I might just try a flat fan profile like @arandomguy suggested above and see what happens.

If temps stay fine under heavy load then happy days.
 
I might just try a flat fan profile like @arandomguy suggested above and see what happens.

If temps stay fine under heavy load then happy days.
I had the issue of fans constantly changing rpm as my cpu bounced around temps, my solution was an option in the bios (I can't remember what it was called off hand) but it let you set a delay on fan speed changes. So when the cpu bursts frequency/heat the fans wont actually speed up or slowdown for a few seconds. It let me keep my fan curve that went from like 500rpm to 2300rpm without the fans constantly changing speed and the god aweful noise that made.
 
I had the issue of fans constantly changing rpm as my cpu bounced around temps, my solution was an option in the bios (I can't remember what it was called off hand) but it let you set a delay on fan speed changes. So when the cpu bursts frequency/heat the fans wont actually speed up or slowdown for a few seconds. It let me keep my fan curve that went from like 500rpm to 2300rpm without the fans constantly changing speed and the god aweful noise that made.

That's a great idea and I think I know the setting you mean. I'll definitely try that, thanks!

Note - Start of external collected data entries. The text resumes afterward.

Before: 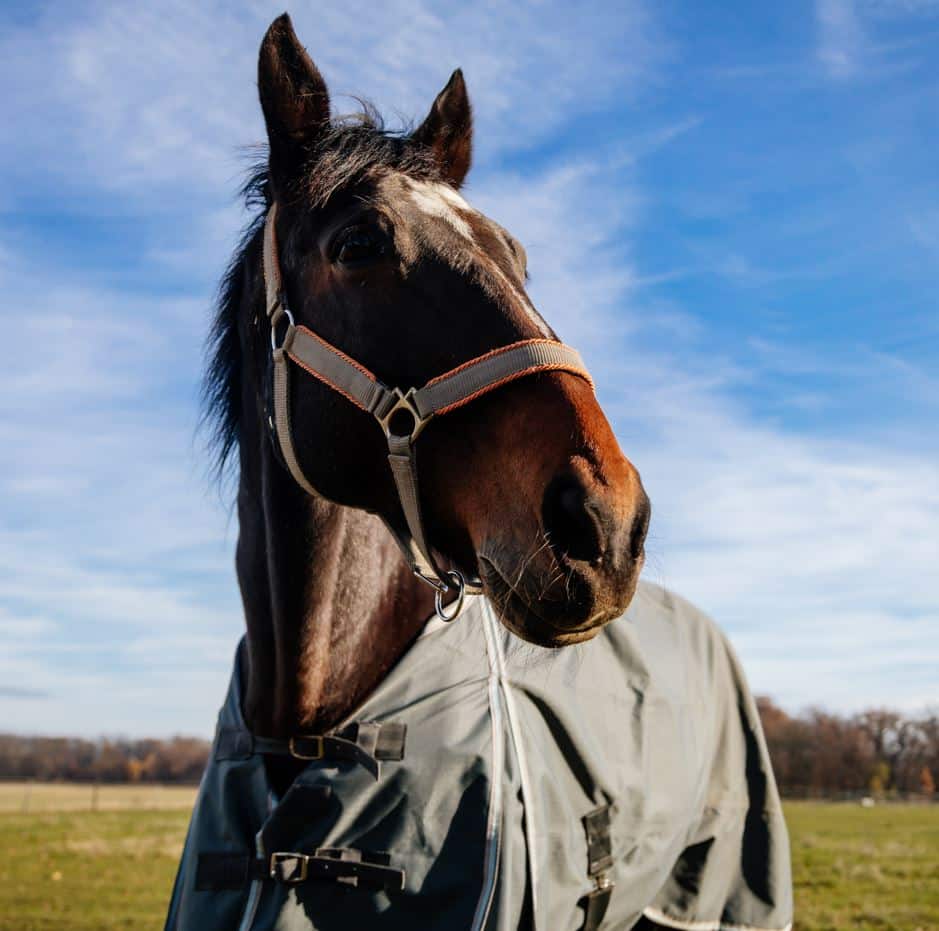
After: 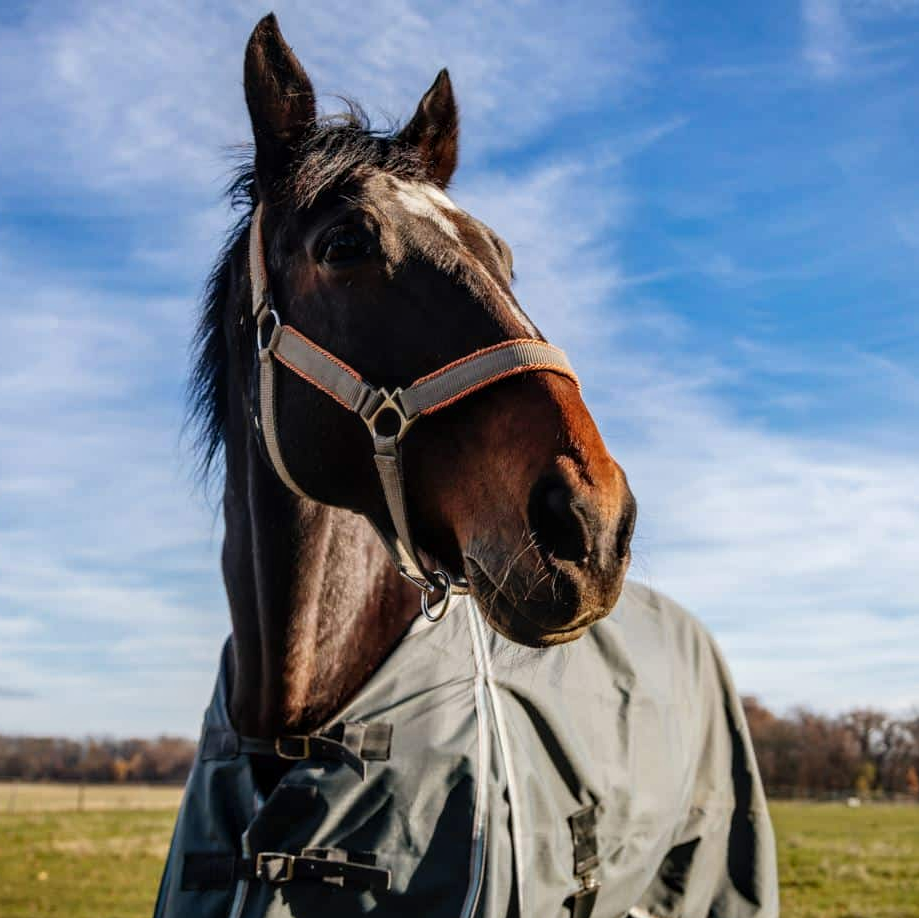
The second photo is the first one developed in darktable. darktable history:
local contrast: on, module defaults
crop and rotate: left 1.516%, right 0.58%, bottom 1.373%
color balance rgb: perceptual saturation grading › global saturation 0.417%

I did try the flat profile last night with CPU fan set to 30% (near silent) and the rest of my fans set similarly quiet but in just a few minutes of gaming the CPU was reading into the 80's so that's a no go.
 
That's a great idea and I think I know the setting you mean. I'll definitely try that, thanks!

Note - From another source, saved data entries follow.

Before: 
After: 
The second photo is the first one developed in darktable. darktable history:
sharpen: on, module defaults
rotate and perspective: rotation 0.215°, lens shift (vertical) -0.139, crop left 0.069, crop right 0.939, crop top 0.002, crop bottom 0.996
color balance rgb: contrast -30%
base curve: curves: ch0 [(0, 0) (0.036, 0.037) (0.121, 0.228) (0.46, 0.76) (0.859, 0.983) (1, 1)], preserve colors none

I did try the flat profile last night with CPU fan set to 30% (near silent) and the rest of my fans set similarly quiet but in just a few minutes of gaming the CPU was reading into the 80's so that's a no go.

The contant fan speed method is really going to have to depend on your noise floor tolerance and/or heatsink side. This method typically really only works for people who do have relatively high noise floor tolerances. You'd basically have to, as you noticed, set your fan speed to what can handle your most used high load scenario (in this case gaming) which I guess would result in a noise floor higher than you like.

Hysteresis is the other option (and also what the other person is referring to) combined with a more relaxed fan curve on the lower temperature.

Also it's a bit dependent on the heatsink as well. Someone with a large tower vs. using the say the stock Wraith Prism is going to have more room to work with. The Wraith Prism is very capable, but it's still working with much less mass/surface area than those large towers.